[Page images with their extracted text]
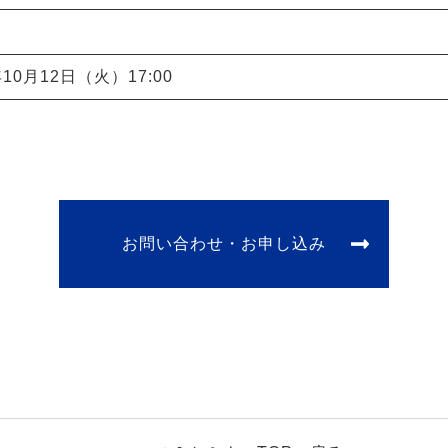
年10月12日（火）17:00
お問い合わせ・お申し込み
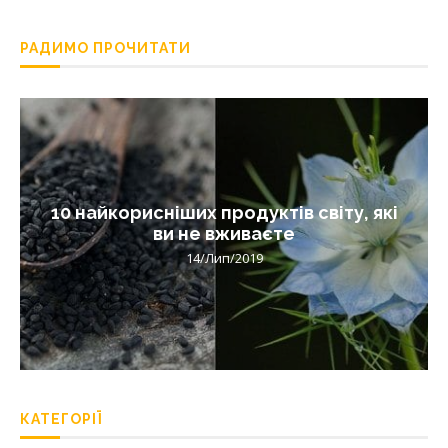
РАДИМО ПРОЧИТАТИ
10 найкорисніших продуктів світу, які
ви не вживаєте
14/Лип/2019
КАТЕГОРІЇ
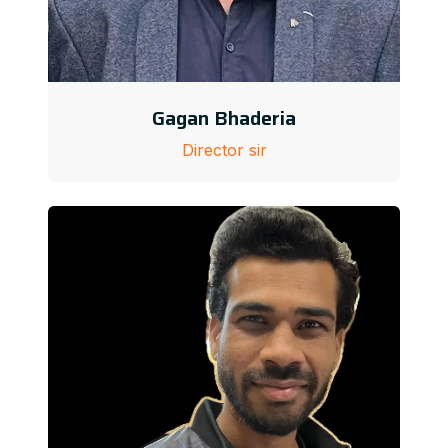
Gagan Bhaderia
Director sir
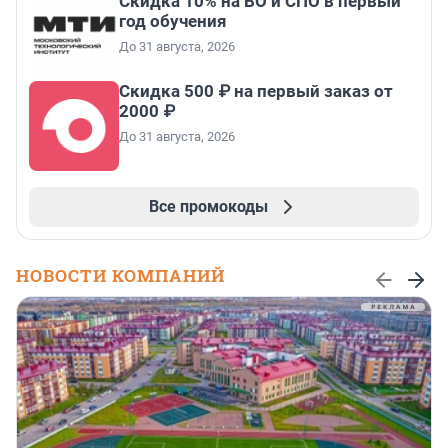
Скидка 10% на ВО и СПО в первый
год обучения
До 31 августа, 2026
Скидка 500 ₽ на первый заказ от
2000 ₽
До 31 августа, 2026
Все промокоды
НОВОСТИ КОМПАНИЙ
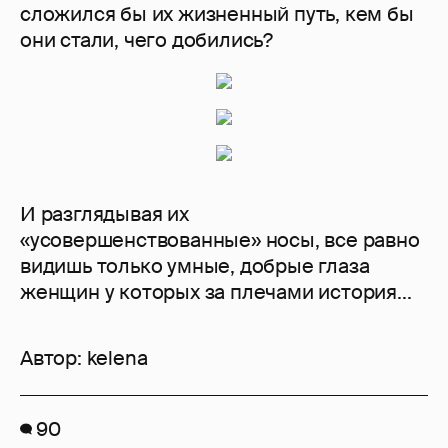
сложился бы их жизненный путь, кем бы
они стали, чего добились?
И разглядывая их
«усовершенствованные» носы, все равно
видишь только умные, добрые глаза
женщин у которых за плечами история...
Автор:
kelena
90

_Aim of the exercise:_
Reproduce the extracted text from every entry, line for line, without any changes. Leave the pictures out of your answer.

_Solution:_
年10月12日（火）17:00
お問い合わせ・お申し込み
РАДИМО ПРОЧИТАТИ
10 найкорисніших продуктів світу, які
ви не вживаєте
14/Лип/2019
КАТЕГОРІЇ
Gagan Bhaderia
Director sir
Скидка 10% на ВО и СПО в первый
год обучения
До 31 августа, 2026
Скидка 500 ₽ на первый заказ от
2000 ₽
До 31 августа, 2026
Все промокоды
НОВОСТИ КОМПАНИЙ
сложился бы их жизненный путь, кем бы
они стали, чего добились?
И разглядывая их
«усовершенствованные» носы, все равно
видишь только умные, добрые глаза
женщин у которых за плечами история...
Автор:
kelena
90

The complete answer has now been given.